Kim Deok-jin of the Catholic Bishops’ Conference of Korea (CBCK) said if Yoon had been sentenced to death, he would have had no chance to return to society.

Last month, 76 lawmakers jointly submitted a bill to abolish capital punishment, calling for it to be replaced with a life sentence without a parole.

Similar bills have been proposed for seven times, but none were passed at the legislation committee.

A 2018 poll by the National Human Rights Commission (NHRC) showed 66.9 percent of Koreans said they support abolition if an alternative punishment is introduced.

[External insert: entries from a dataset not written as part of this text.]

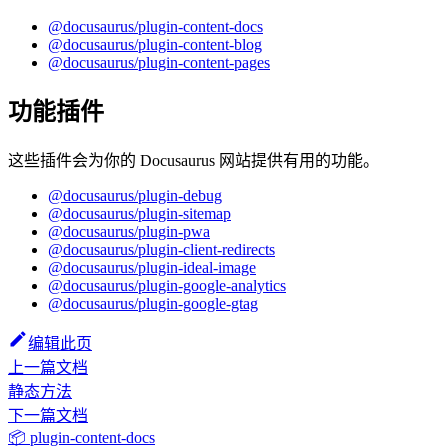
@docusaurus/plugin-content-docs
@docusaurus/plugin-content-blog
@docusaurus/plugin-content-pages
功能插件
这些插件会为你的 Docusaurus 网站提供有用的功能。
@docusaurus/plugin-debug
@docusaurus/plugin-sitemap
@docusaurus/plugin-pwa
@docusaurus/plugin-client-redirects
@docusaurus/plugin-ideal-image
@docusaurus/plugin-google-analytics
@docusaurus/plugin-google-gtag
编辑此页
上一篇文档
静态方法
下一篇文档
📦 plugin-content-docs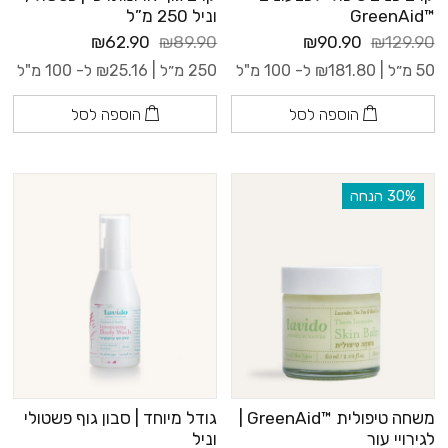
™GreenAid
וניל 250 מ”ל
₪62.90
₪89.90
₪90.90
₪129.90
50 מ״ל |
181.80
₪
ל- 100 מ"ל
250 מ״ל |
25.16
₪
ל- 100 מ"ל
הוספה לסל
הוספה לסל
‫30% הנחה
משחה טיפולית ™GreenAid |
גודל מיוחד | סבון גוף פשטולי
לגירויי עור
וניל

The CBCK filed a petition with the Constitutional Court in February, claiming that the death penalty is unconstitutional.

The court ruled in 1996 and 2010 that capital punishment is constitutional. In a 5-4 vote in 2010, judges called the death penalty a “legal punishment that can deter crime.”

The court’s upcoming verdict may be different, as the makeup of the judges changed in April in a way that tilts it to a progressive stance on controversial social issues.

The NHRC previously recommended the government accede to an international covenant on civil and political rights over death penalty abolition. But the government is apparently wary when it comes to an imminent change.

“Considering a need to comprehensively take into account public sentiment, people’s thoughts about justice and the situation at home and abroad, we need to review it over the medium and long term,” the government said in a reply to the rights watchdog.